> **Data supplied**

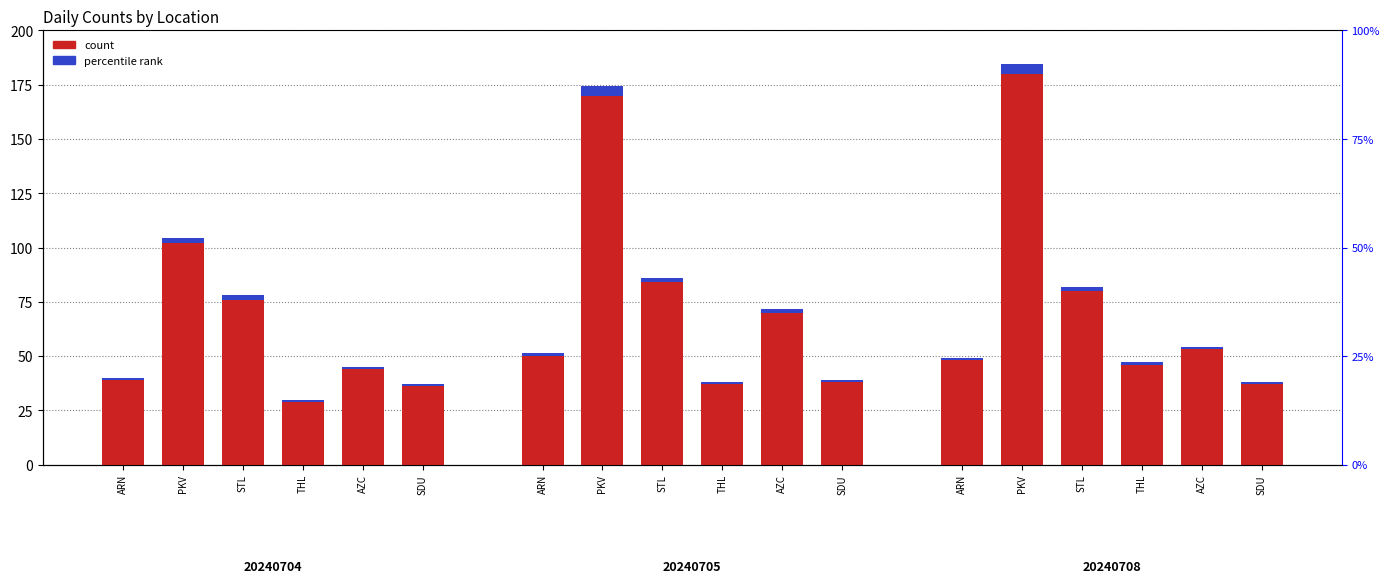

Where is ARN nearest to the value 44?

20240708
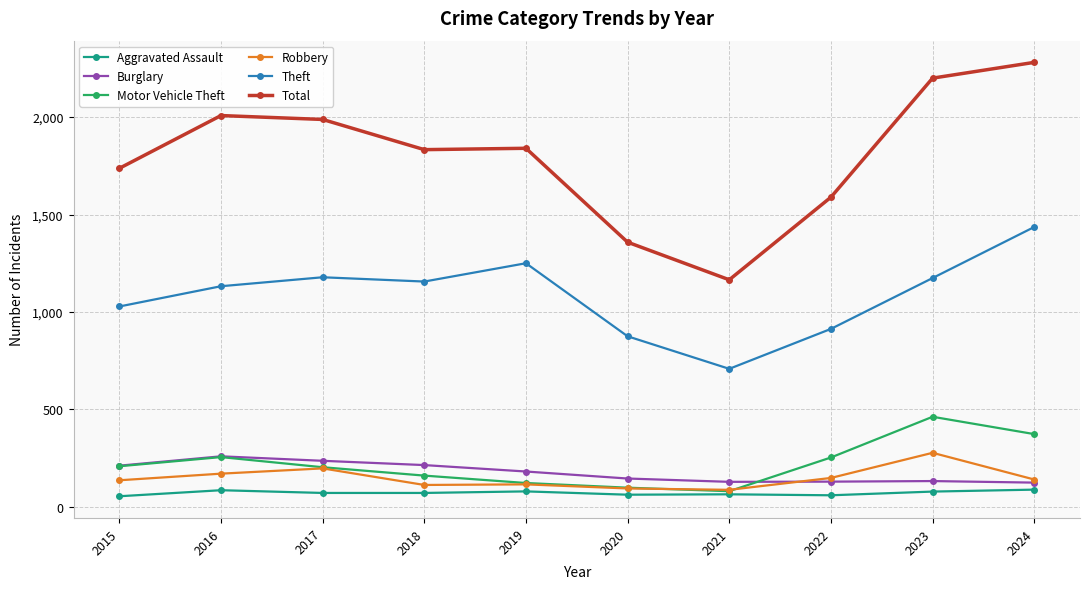

At how many categories does at least one series exceed 328?

10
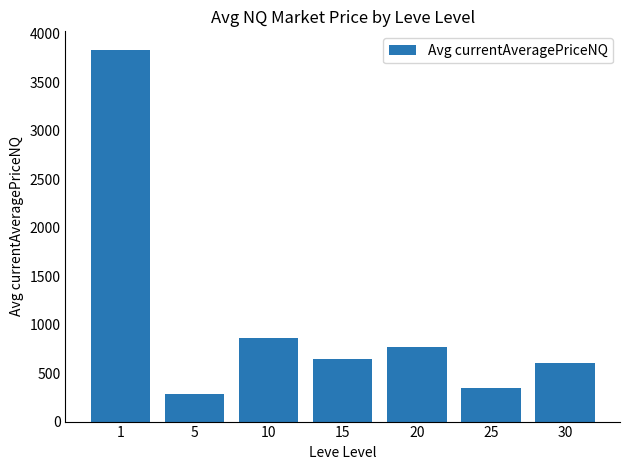

How many data points are above 646?

4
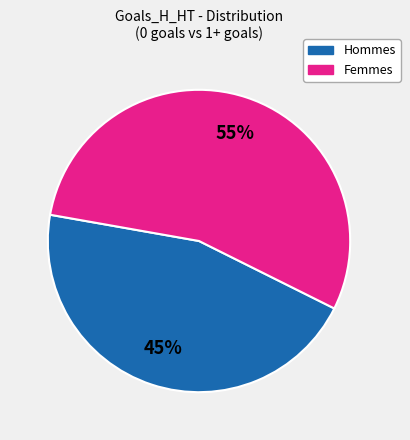

To the nearest percent, what is the average slice percentage?

50%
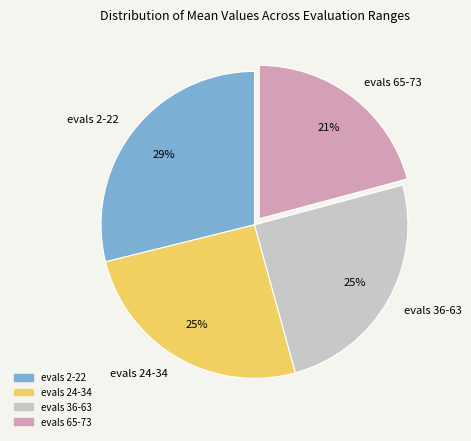

What percentage is the evals 24-34 slice, to the nearest percent?

25%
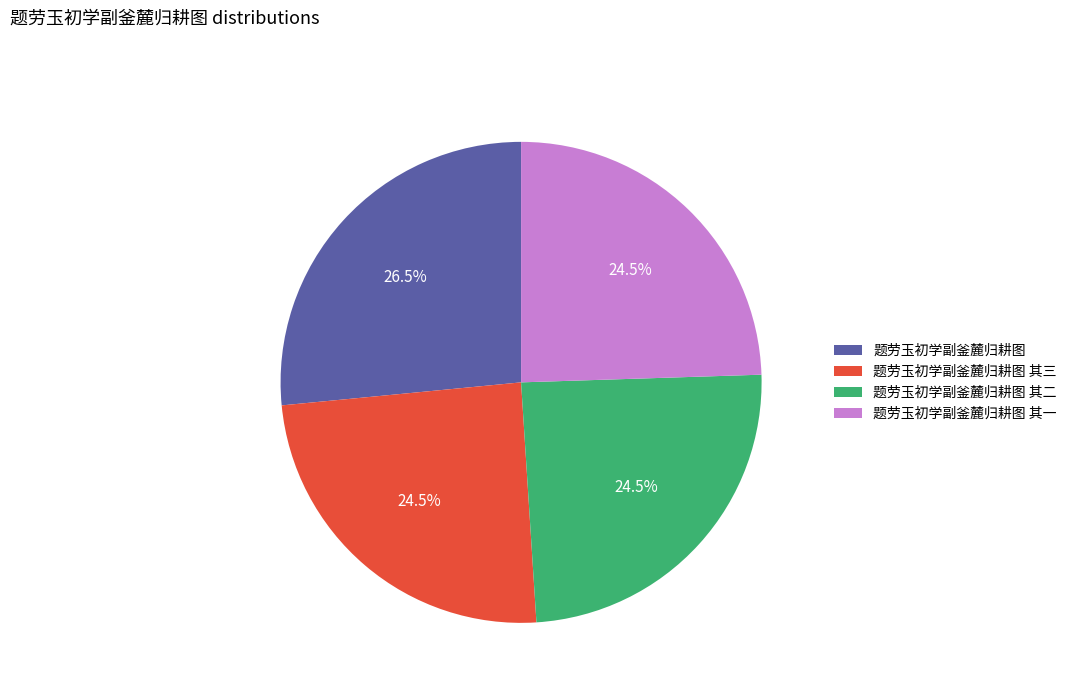

To the nearest percent, what is the difference between the largest and smallest slice percentages?

2%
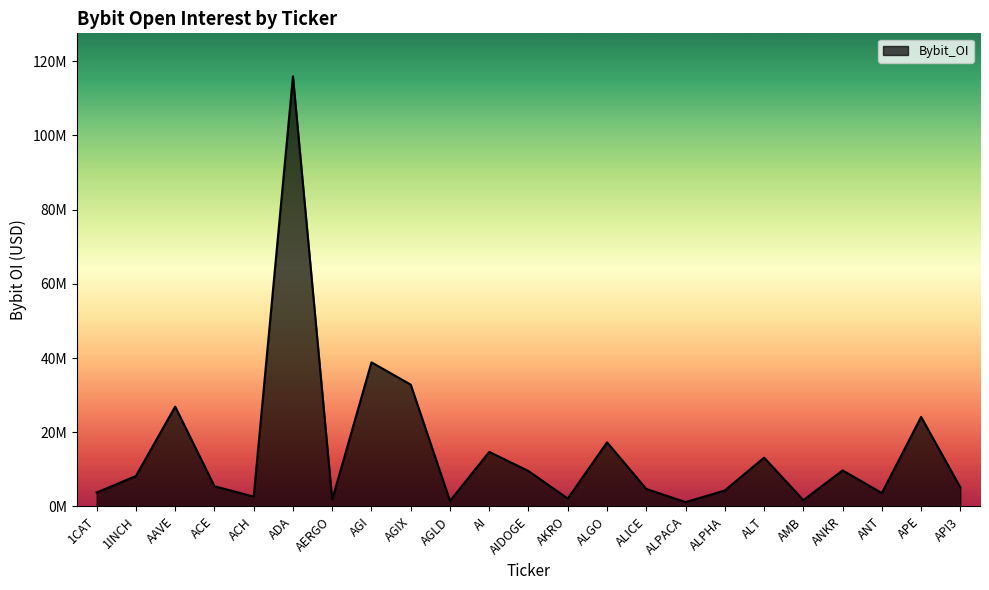

Where is the data nearest to the value 58545568?

AGI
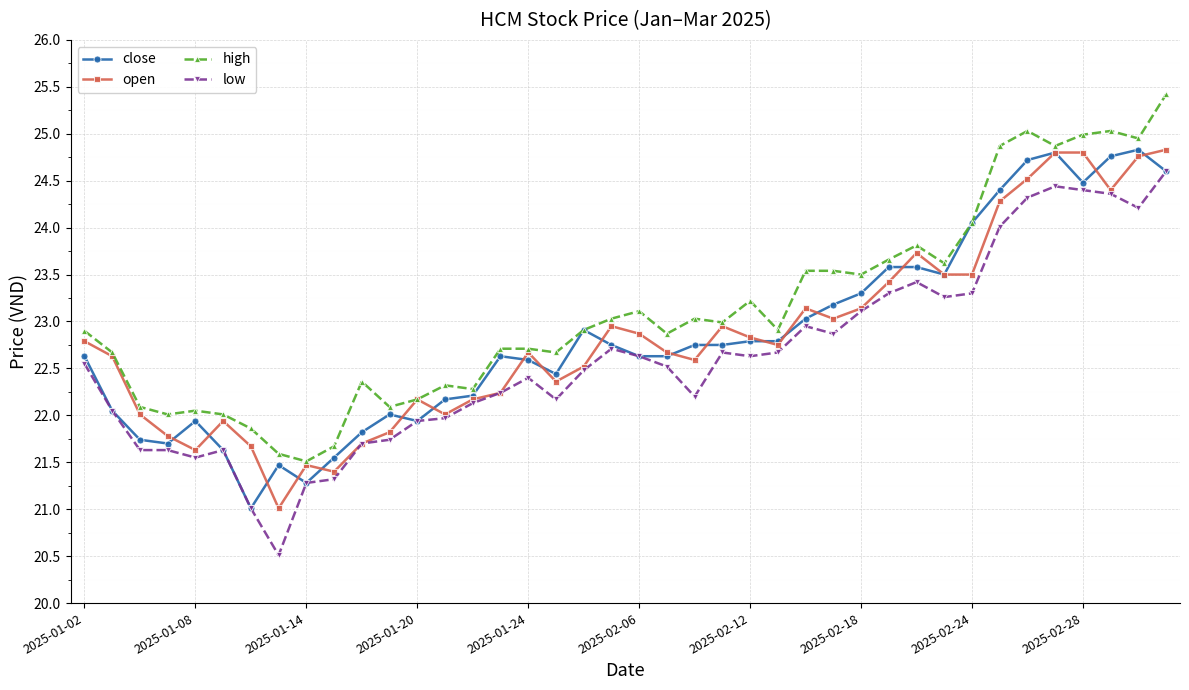

What is the smallest value displayed?

20.5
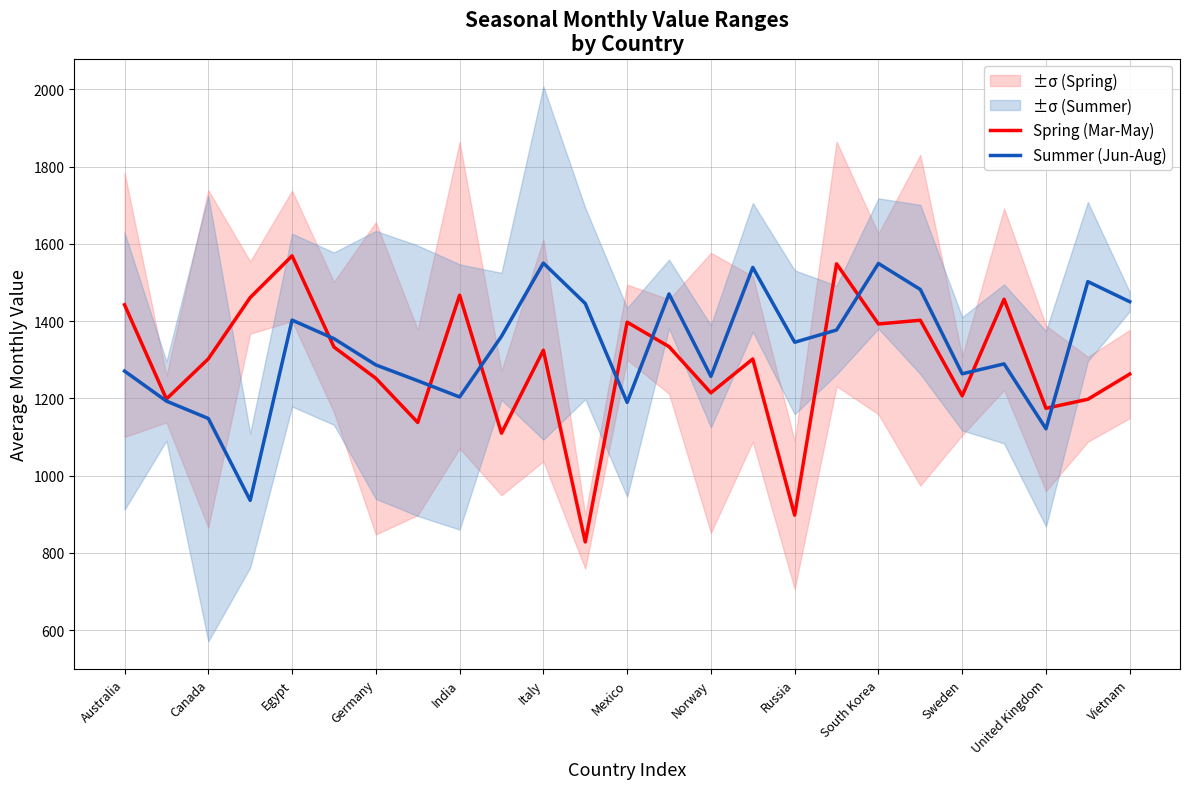

What is the minimum value for Summer (Jun-Aug)?

936.0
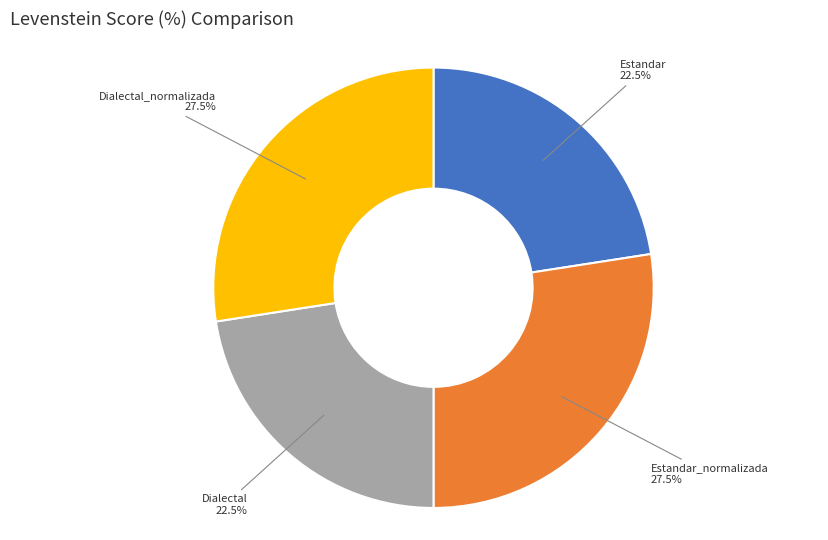

Combined, do Estandar and Dialectal account for over 50%?

No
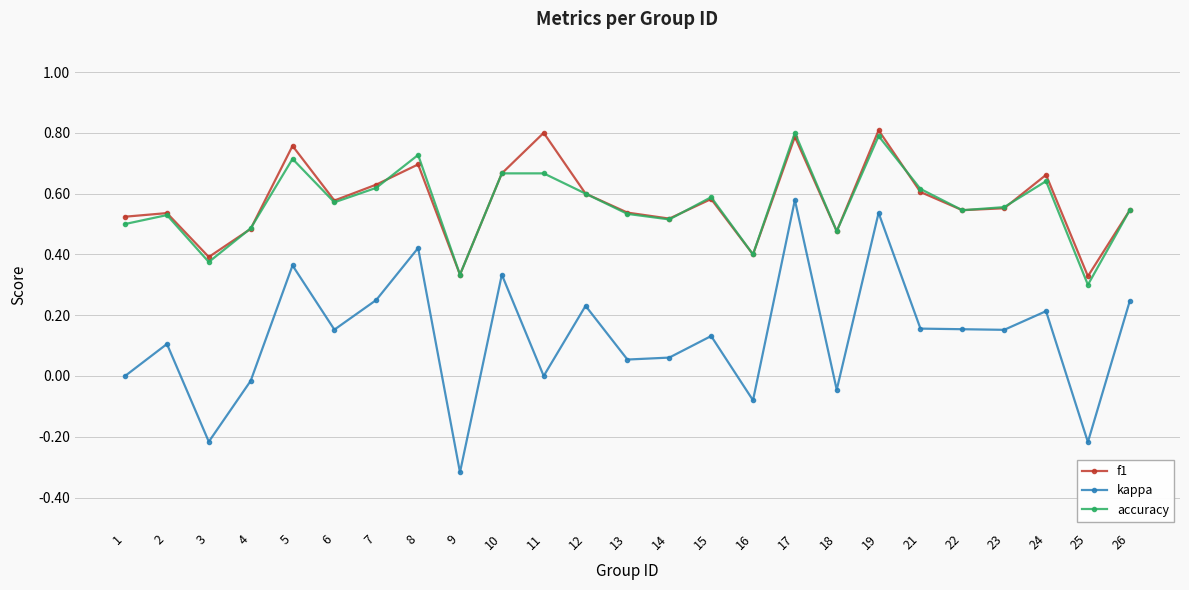

At 8, list the series in order from largest to smallest.

accuracy, f1, kappa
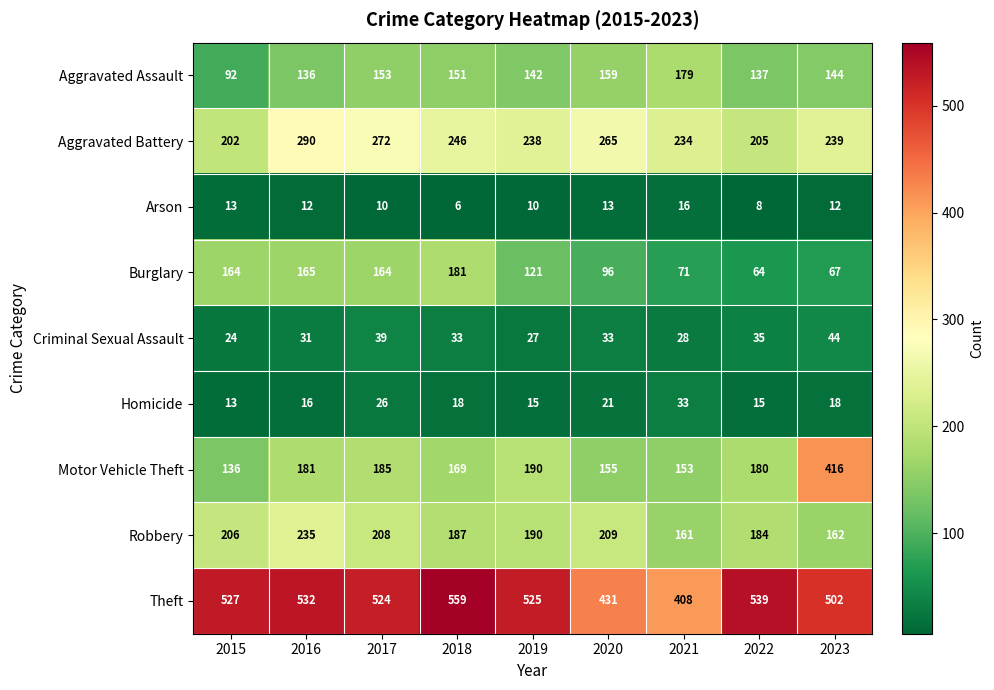

Which series has the largest range (max minus min)?

Motor Vehicle Theft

> **Task prompt**
Copy every one of the records above verbatim, leaving out the pictures.

> **Solution for this problem**
Where is ARN nearest to the value 44?

20240708

At how many categories does at least one series exceed 328?

10

How many data points are above 646?

4

To the nearest percent, what is the average slice percentage?

50%

What percentage is the evals 24-34 slice, to the nearest percent?

25%

To the nearest percent, what is the difference between the largest and smallest slice percentages?

2%

Where is the data nearest to the value 58545568?

AGI

What is the smallest value displayed?

20.5

What is the minimum value for Summer (Jun-Aug)?

936.0

Combined, do Estandar and Dialectal account for over 50%?

No

At 8, list the series in order from largest to smallest.

accuracy, f1, kappa

Which series has the largest range (max minus min)?

Motor Vehicle Theft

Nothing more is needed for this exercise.